Testing with a buffer pool > the amount of data (250GB) would invalidate the testing of the L2cache as all the data would be in the L1 cache (the buffer pool).
Is this a read only cache or a write back cache as well? So many of these SSD cache things accelerate reads only. For the MySQL DBs I have reads are all done via the buffer pool so from a storage I/O perspective it’s pretty much all writes.
nate,
It is for caching writes too.
I suggest you check out link with an original architecture
https://code.google.com/p/david-mysql-tools/wiki/Flash_Cache_For_InnoDB
and there is a diagram
http://blog.chinaunix.net/attachment/201108/29/196376_13145957329oNS.png
Hi,
I would like to share my thoughts on this.
Personally I don’t like from a pure theoretical standpoint the idea of making software more complex,
in my ideal world the memory/storage will all be the same hi-speed so the idea of buffers and caches will no longer be needed.

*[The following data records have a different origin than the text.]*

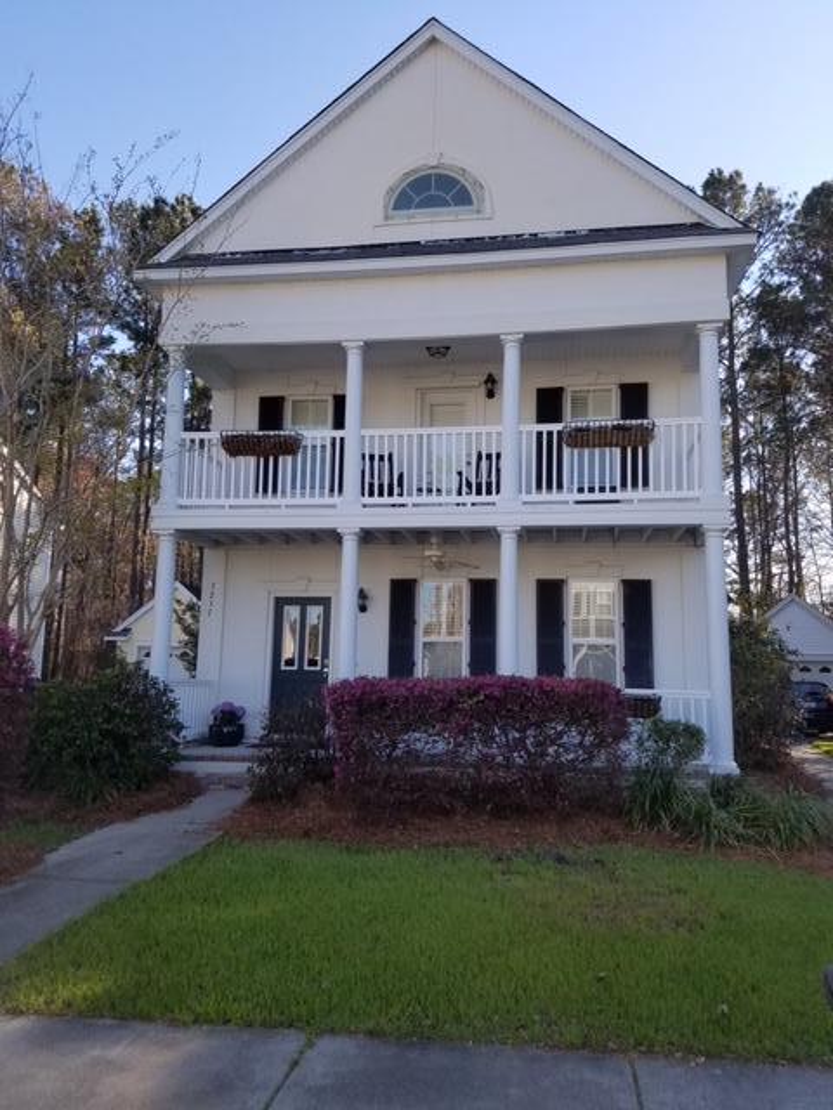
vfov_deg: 67.3
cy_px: 555
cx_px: 416
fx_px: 834
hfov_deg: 53.1
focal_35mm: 26
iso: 50
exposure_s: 1/1080
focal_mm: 4.2
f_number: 1.7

Back to the real world of course it’s hard to get rid of the duality hi-speed expensive memory vs lower-speed cheap mass memory but I would rather use faster storage and with better caching mechanism for the durable data than making the software more complex. May be improving is already there as flushing mechanism, but not introducing a new intermediate layer.
To be honest I did not go thru the code so I can’t evaluate it in a more proper way but the idea of going from a 2 speeds memory scenario to a 3 speeds one, and managed from the same software it makes me think there will be a lot more to mantain a many more bugs to fix. If this layer would be indeed modular, so an independent piece of software that can be enabled or disabled that would make the L2 Cache only a potential benefit. I have not enough insight to know if it can be implemented with a sort of in/out ‘flushing api’ but it would be better I think.
Good job as usual.
Claudio
Vadim,
I wonder if we have any performance regression compared to the server which does not have this code compiled in ? It would be important point to know.

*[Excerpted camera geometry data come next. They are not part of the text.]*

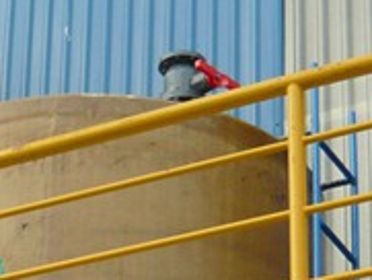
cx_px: -311
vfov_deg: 8.3
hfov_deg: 10.4
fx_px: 1914
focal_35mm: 178
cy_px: 352
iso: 100
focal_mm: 5.5
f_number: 2.8
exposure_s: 1/250
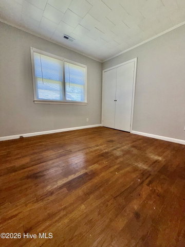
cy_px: 124
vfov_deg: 102.1
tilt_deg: -8.3
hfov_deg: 85.7
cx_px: 92
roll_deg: -0.6
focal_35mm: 14
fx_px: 100
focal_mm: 2.22
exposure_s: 1/120
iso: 32
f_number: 2.2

Another question is graphs – with 13GB the graph looks “normal” while on others it looks as it either takes a while to stabilize or just plain unstable…. Though it always looks positive – you do not have any dots where performance would fall so badly it would be worse than having no cache… which is good sign.
The results for 125GB buffer pool size are though very puzzling though. The 150GB cache you have with SSD is very close to 125GB of memory, so why are we looking at so large performance difference ? For reads the gain should be rather limited, for writes… it should only be the problem with small log… and also not at the start of benchmark where no flushing is taking place. How large logs did you use ?
Peter,
For 125GB case, we have very write intensive workload, and you understand our cache should be able to write changes to slow storage.
In fact instability is similar to what we see when we have big buffer pool in InnoDB and slow storage – we need an adaptive algorithm. The cache is affected to same same issue.
We have too many changes which eventually needs to land on disk, and cache needs to slow down, to be able to do that. That’s why we see a performance difference comparing to memory.
There is article about flash cache and recovery:
FlashBased Extended Cache for Higher Throughput and Faster Recovery
http://vldb.org/pvldb/vol5/p1615_woon-hakkang_vldb2012.pdf
Vadim,
How is your configuration about innodb and l2 cache ?
I think if you set innodb_log_file_size=4G and innodb_flush_neighbors=0,you can get a more stable and better result.
Besides, your l2 cache read hit ratio will also increase.
Claudio Nanni – “I would rather use faster storage and with better caching mechanism for the durable data than making the software more complex”
This is fine and of course it’s going to be the normal situation for a lot of people. Problem is if you have a very large db that needs rotational storage (for various reasons, not least capacity) you probably can’t actually use SSD storage directly, and you have hot data that will fit inside an SSD but not in RAM then this will probably be a great solution.
Of course in an ideal world we’d have persistent storage with the performance characteristics of DDR4 for cheap but we don’t live in that world.
I think the TPS will be slow down when the flush thread on l2 cache to disk start to work,because the disk may not work in the first hours ,all data be written into the l2 cache.
when there are more than 150G*10% dirty page,disk may start to receive the dirty page from l2 cache.